Matthäus 5, 1 – 12
1 Als er aber das Volk sah, ging er auf einen Berg. Und er setzte sich, und seine Jünger traten zu ihm. 2 Und er tat seinen Mund auf, lehrte sie und sprach: 3 Selig sind, die da geistlich arm sind; denn ihrer ist das Himmelreich. 4 Selig sind, die da Leid tragen; denn sie sollen getröstet werden. 5 Selig sind die Sanftmütigen; denn sie werden das Erdreich besitzen. 6 Selig sind, die da hungert und dürstet nach der Gerechtigkeit; denn sie sollen satt werden. 7 Selig sind die Barmherzigen; denn sie werden Barmherzigkeit erlangen. 8 Selig sind, die reinen Herzens sind; denn sie werden Gott schauen. 9 Selig sind, die Frieden stiften; denn sie werden Gottes Kinder heißen. 10 Selig sind, die um der Gerechtigkeit willen verfolgt werden; denn ihrer ist das Himmelreich. 11 Selig seid ihr, wenn euch die Menschen um meinetwillen schmähen und verfolgen und allerlei Böses gegen euch reden und dabei lügen. 12 Seid fröhlich und jubelt; es wird euch im Himmel reichlich belohnt werden. Denn ebenso haben sie verfolgt die Propheten, die vor euch gewesen sind.

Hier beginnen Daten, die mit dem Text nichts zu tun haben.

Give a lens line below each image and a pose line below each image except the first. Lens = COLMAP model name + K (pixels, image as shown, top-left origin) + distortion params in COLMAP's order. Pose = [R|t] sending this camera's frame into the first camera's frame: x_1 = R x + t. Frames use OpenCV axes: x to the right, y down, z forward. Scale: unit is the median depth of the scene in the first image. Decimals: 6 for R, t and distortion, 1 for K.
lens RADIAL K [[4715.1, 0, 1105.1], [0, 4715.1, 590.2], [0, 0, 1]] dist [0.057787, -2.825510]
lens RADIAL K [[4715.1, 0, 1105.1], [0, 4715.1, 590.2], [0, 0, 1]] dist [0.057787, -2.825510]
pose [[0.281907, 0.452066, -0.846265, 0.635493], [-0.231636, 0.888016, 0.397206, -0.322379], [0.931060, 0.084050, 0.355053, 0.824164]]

Für manche der Höhepunkt in den Reden Jesu. Heilige Worte. Für mich aber zuerst und zuletzt ein Aufreger, eine Provokation, weil die Worte wirklich nicht konform und aufgehen in dem, was ich alltäglich erlebe. Wie viele bleiben allein mit ihrem Leiden. Wie viele wissen nicht, wie sie mit ihrer inneren Armut umgehen sollen. Wie viele werden niedergetrampelt im Sturm auf die besten Plätze. Reine Herzen – für so manchen Kabarettisten bleibt da nur noch Spott. Und die Frieden suchen, müssen sich vorhalten lassen: „Es kann der Beste nicht im Frieden leben, wenn es den bösen Nachbarn nicht gefällt.“ Gerechtigkeit – nur ein großes Wort, wie die skeptischen Römer wissen: Summum ius summum iniuria – Alles umfassendes Recht summiert sich zum umfassenden Unrecht. Ist das alle also ein großer Irrtum und Jesus ein Träumer, so wie viel später Martin Luther King ein Träumer war – und folgerichtig unter die Räder der Macht gekommen?
Manchmal frage ich mich: Was hätte ich wohl gedacht, wenn ich dabei gewesen wäre, auf dem Berg der Seligpreisung, der nicht zum Berg der Verklärung geworden ist. Wäre ich kopfschüttelnd gegangen? Oder andersherum gefragt: Was hält mich heute an diesen Worten, die so quer liegen zu aller Erfahrung der Zeit? Der nüchterne Machtmensch Otto von Bismarck soll gesagt haben, vermutlich auch im Blick auf die Seligpreisungen: „Mit der Bergpredigt kann man keine Politik machen.“ Meine Vermutung: Fast alle im Politik-Betrieb dürften ihm zustimmen.
Was bleibt? Mag sein, es bleibt nur, dass die Bergpredigt in den jüdisch-christlichen Wertekanon gehört, dass sie ein poetisch wunderbarer Text ist! Das aber reicht mir nicht. Ich möchte diese Worte hören lernen als Verheißungen in das Leben hinein, in Armut, Schmerz, Friedlosigkeit, Sehnsucht nach Gerechtigkeit hinein. Der Zustand der Welt und des Lebens wird nicht das letzte Worte behalten. Es geht einer Wirklichkeit entgegen, die diese Seligkeiten in sich birgt und mit sich bringt. Und hier und da dürfen wir sie schon einmal vorkosten. Dafür steht Jesus ein, damals und heute, beim Vater im Himmel.
Danke für Deine Worte der Bergpredigt, Jesus. Danke, dass Du uns den Blick weitest über die bedrängende Gegenwart hinaus. Danke aber auch, dass du die Gegenwart nicht einfach überspringst und verschweigst. Wir brauchen diese Verheißungen und klammern uns daran, dass Du sie erfüllen wirst, als Leuchtzeichen in die Zeit hinein und dann auch weit über die Zeit hinaus. Amen
Mit dem 14. Juli werde ich meine Beiträge auf dem Blog beenden. Zehn Jahre sind genug. Ich danke allen, die es mit meinen Texten gut gemeint haben. Ich wollte immer nur zu eigenem Nachdenken anregen, Rechthaberei ist mir eher fremd. Ich wünsche allen Leserinnen und Lesern Freude am Glauben und Gottes Geist.